In mathematics, an annulus (plural: annuli) is a ring-shaped object that is formed by the region between two concentric circles. It can be described in the following way: 1. **Definition**: An annulus is the set of points in a plane that are situated between two circles, typically denoted by an inner circle with radius \( r_1 \) and an outer circle with radius \( r_2 \), where \( r_2 > r_1 \).

In mathematics, the term **antiparallel** typically refers to vectors or lines that are oriented in opposite directions. Specifically, two vectors are said to be antiparallel if they have the same magnitude but point in opposite directions. For example, if vector \( \mathbf{a} \) points to the right (e.g.

Apollonian circles are a fascinating concept in geometry associated with the problem of Apollonius, which involves finding circles that are tangent to three given circles in a plane. The study of these circles reveals insights into various geometric properties, including tangency, curvature, and configuration. In more detail: 1. **Apollonius' Problem**: The classical problem, attributed to Apollonius of Perga, asks for the construction of a circle that is tangent to three given circles.

The Bankoff circle is a concept in the field of mathematics, specifically in geometry. It is associated with the study of triangles and their properties. More precisely, the Bankoff circle is defined in relation to a triangle and its circumcircle. In a triangle, the Bankoff circle is the circle that passes through the triangle's vertices and is tangent to the sides of the triangle at certain points. This circle is named after the mathematician A. Bankoff, who studied its properties.

A bicentric polygon is a type of polygon that possesses both a circumcircle and an incircle. A circumcircle is a circle that passes through all the vertices of the polygon, while an incircle is a circle that is tangent to each side of the polygon. For a polygon to be classified as bicentric, it must meet specific criteria: 1. **Circumcircle**: All the vertices of the polygon lie on a single circle.

A bicone is a geometric shape that resembles two cones joined at their bases. It resembles a double-cone structure and is commonly found in various contexts, including mathematics, geometry, and design. The shape can be characterized by its symmetrical properties and a specific relationship between its height and the radius of its circular base. In computer graphics and 3D modeling, biconic shapes are often used to represent certain types of objects or to create complex designs.

Birkhoff's axioms refer to a set of axioms introduced by mathematician George David Birkhoff in the context of defining the concept of a "relation" in mathematics, particularly pertaining to the fields of algebra and geometry. However, it is important to clarify that Birkhoff is perhaps best known for his work in lattice theory and the foundations of geometry.

Bisection is a mathematical method used to find roots of a continuous function. It is a type of bracketing method, which means it narrows down the search for a root within a certain interval. The key idea behind the bisection method is to divide an interval in half and, based on the signs of the function at the endpoints, determine which half contains the root.

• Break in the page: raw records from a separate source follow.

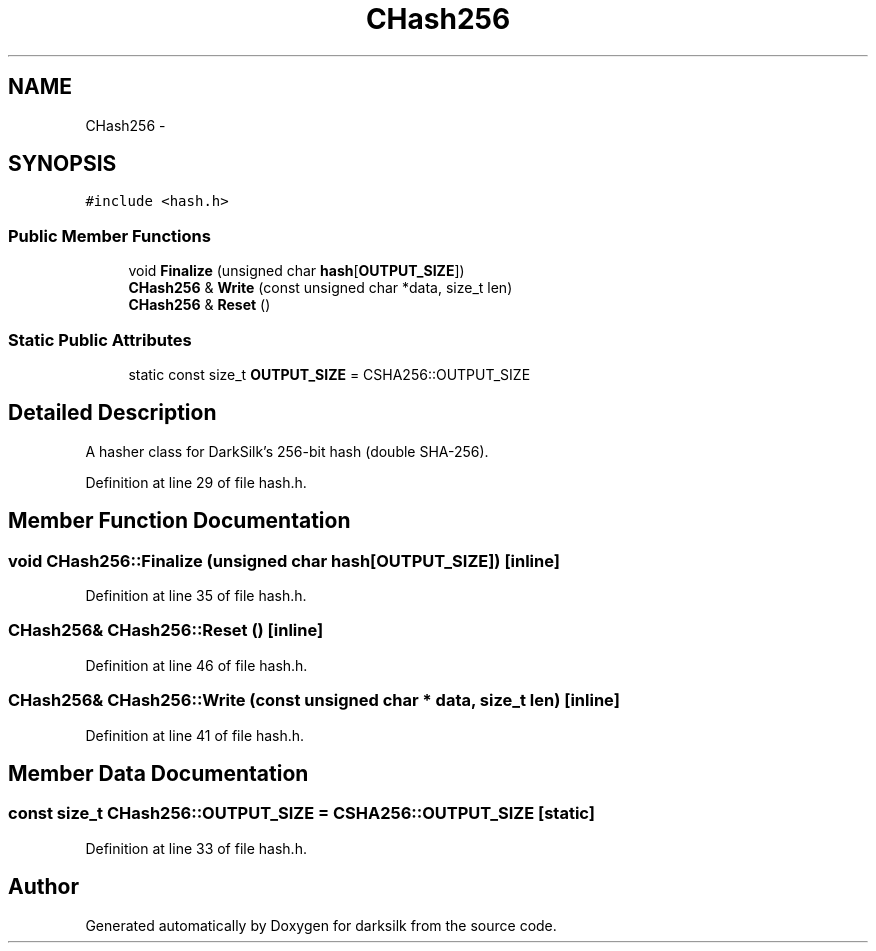 .TH "CHash256" 3 "Wed Feb 10 2016" "Version 1.0.0.0" "darksilk" \" -*- nroff -*-
.ad l
.nh
.SH NAME
CHash256 \- 
.SH SYNOPSIS
.br
.PP
.PP
\fC#include <hash\&.h>\fP
.SS "Public Member Functions"

.in +1c
.ti -1c
.RI "void \fBFinalize\fP (unsigned char \fBhash\fP[\fBOUTPUT_SIZE\fP])"
.br
.ti -1c
.RI "\fBCHash256\fP & \fBWrite\fP (const unsigned char *data, size_t len)"
.br
.ti -1c
.RI "\fBCHash256\fP & \fBReset\fP ()"
.br
.in -1c
.SS "Static Public Attributes"

.in +1c
.ti -1c
.RI "static const size_t \fBOUTPUT_SIZE\fP = CSHA256::OUTPUT_SIZE"
.br
.in -1c
.SH "Detailed Description"
.PP 
A hasher class for DarkSilk's 256-bit hash (double SHA-256)\&. 
.PP
Definition at line 29 of file hash\&.h\&.
.SH "Member Function Documentation"
.PP 
.SS "void CHash256::Finalize (unsigned char hash[OUTPUT_SIZE])\fC [inline]\fP"

.PP
Definition at line 35 of file hash\&.h\&.
.SS "\fBCHash256\fP& CHash256::Reset ()\fC [inline]\fP"

.PP
Definition at line 46 of file hash\&.h\&.
.SS "\fBCHash256\fP& CHash256::Write (const unsigned char * data, size_t len)\fC [inline]\fP"

.PP
Definition at line 41 of file hash\&.h\&.
.SH "Member Data Documentation"
.PP 
.SS "const size_t CHash256::OUTPUT_SIZE = CSHA256::OUTPUT_SIZE\fC [static]\fP"

.PP
Definition at line 33 of file hash\&.h\&.

.SH "Author"
.PP 
Generated automatically by Doxygen for darksilk from the source code\&.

A central angle is an angle whose vertex is at the center of a circle, and whose sides (rays) extend to the circumference of the circle. The central angle is formed between two radii of the circle that connect the center of the circle to two points on its edge. Central angles are important in various mathematical and geometric contexts, particularly in relation to the properties of circles, such as arc length and sector area.

In geometry, the term "centre" typically refers to a specific point that is equidistant from all points on the boundary of a shape or object. The definition of "centre" can vary depending on the geometric figure in question: 1. **Circle**: The centre of a circle is the point that is equidistant from all points on the circumference. This distance is known as the radius.

A circumscribed sphere, also known as a circumsphere, is a sphere that completely encloses a geometric figure, such as a polyhedron or a set of points, in three-dimensional space. The defining property of a circumscribed sphere is that all the vertices (corners) of the figure are located on the surface of the sphere.